Prof Kumar says while personalised medicine is definitely exciting, it is driven by technology but the biological knowledge is still lacking.
“The problem is that our knowledge about the biology hasn’t caught up such as individual genes, how they function, how they work,” he says. “Biology is a slow and painstaking process. It requires a lot of experimentation and that’s where people like us come in.”
The CCB – an alliance between UniSA and SA Pathology – boasts South Australia’s largest concentration of fundamental cancer research.
“A lot of our work at the CCB is the biology of cancer, which means we investigate how and why cells become cancerous,” Prof Kumar says.
“My own group specialises in how cells die and what keeps them alive. One of the basic attributes of a cancer cell is that they acquire the ability to survive where the normal cells will not survive.
“Other CCB labs study the growth and spread of cancer cells; we have people who work on different types of cancer, and we have colleagues who specialise in blood cancers, we study how to kill cancerous cells and the drugs to kill them. So we cover discovery combined with translational and clinical research.”
Prof Kumar says it is important to remember that cancer is not one disease, it’s hundreds of different diseases.
He says as a result, there can be no simple cure or magic bullet for cancer. But with personalised medicine, there is hope.
Prof Kumar says one example where personalised medicine has already had a significant impact is through the drug Gleevec, a treatment for patients with Chronic Myeloid Leukaemia (CML).
“Gleevec is based on more than four decades of fundamental cancer research,” he says.
“With the discovery that a specific enzyme can cause CML, scientists designed an effective drug which almost completely eliminates the tumours carrying the aberrant gene in CML patients.
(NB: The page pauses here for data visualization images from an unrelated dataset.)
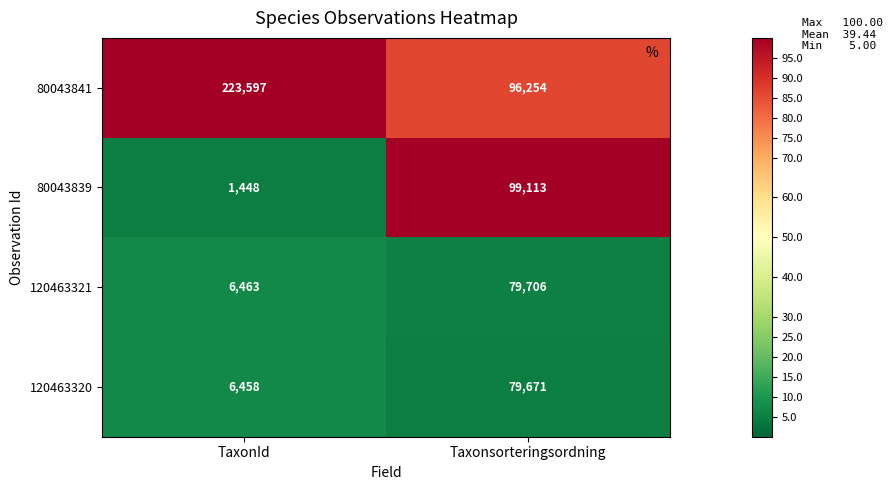

What is the difference between the maximum and minimum values in the 120463320 series?

73213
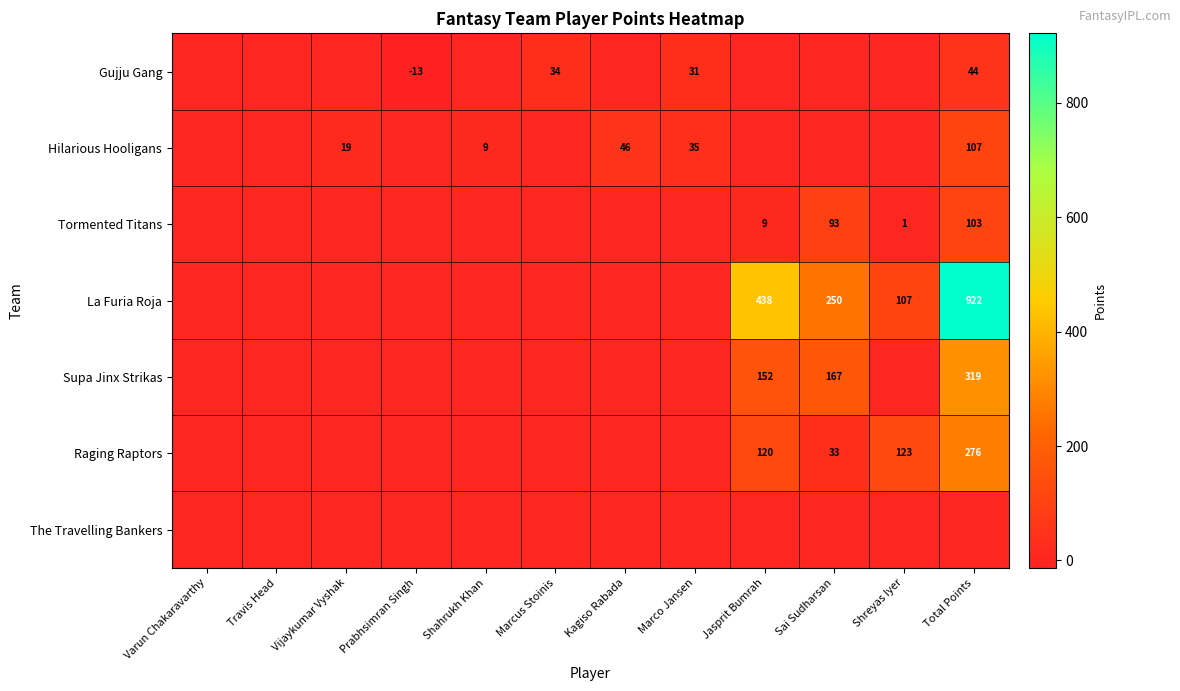

The Hilarious Hooligans series shows 15 at Kagiso Rabada. True or false?

False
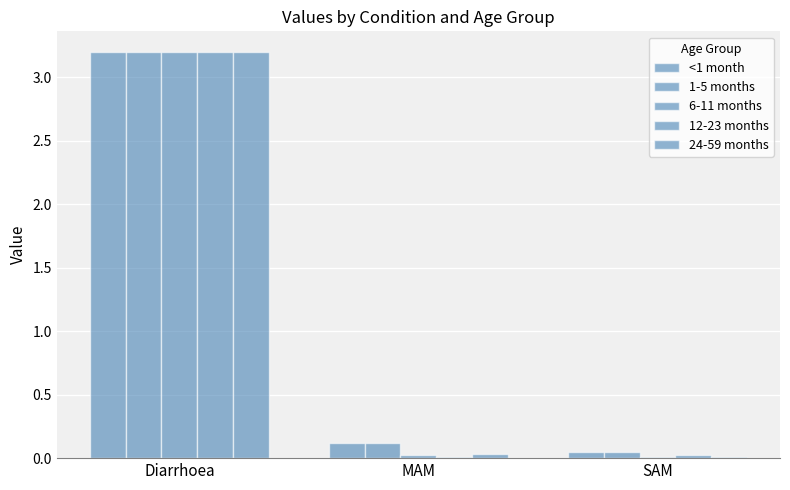

Are the bars horizontal?

No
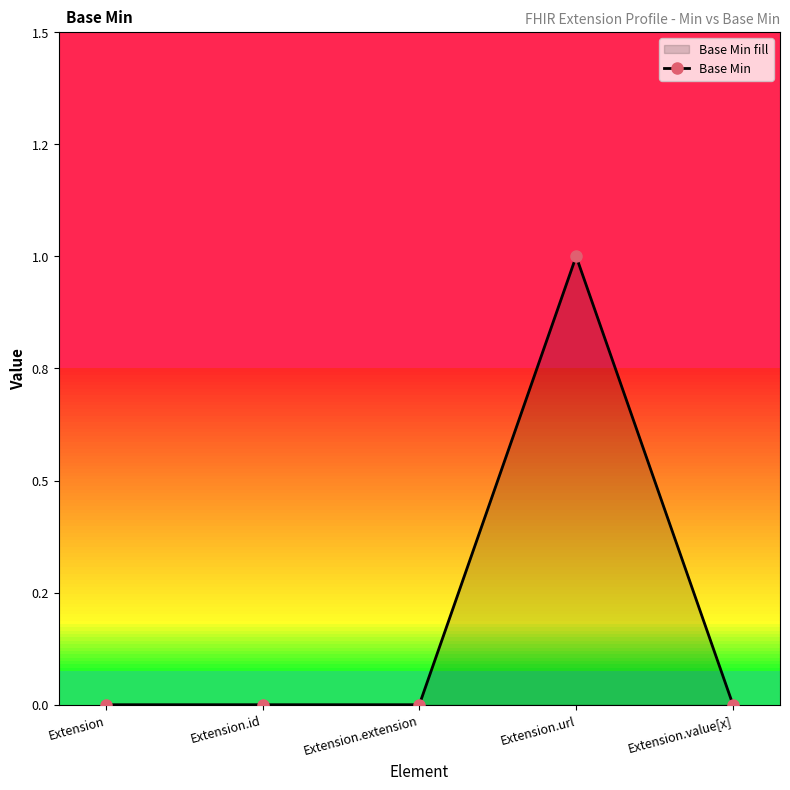

Reading left to right, what are all the values shown in this chart?

Extension=0	Extension.id=0	Extension.extension=0	Extension.url=1	Extension.value[x]=0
“Since other cells are not affected by it, many of the usual side effects are eliminated.
“We have Tim Hughes at the CCB who is part of the world-wide network of researchers helping to find the new generation of this drug; to make it even more effective, to ensure less is needed, and that it’s cheaper.
“These are the drugs of the future – they will be based on patient biology, rather than using a generic approach which might or might not work.”
Prof Kumar says personalised medicine will benefit not just the individuals and their families affected by cancer, but will also benefit society overall.
“From a common sense perspective, personalised medicine will save money because you are not just giving everything to everyone and hoping that something might work.
“But most importantly it will benefit the patient in treating them with exactly what’s necessary so they have the best chance of living a long and, hopefully, a disease-free life.
“After all, cancer is personal and it could be any one of us.”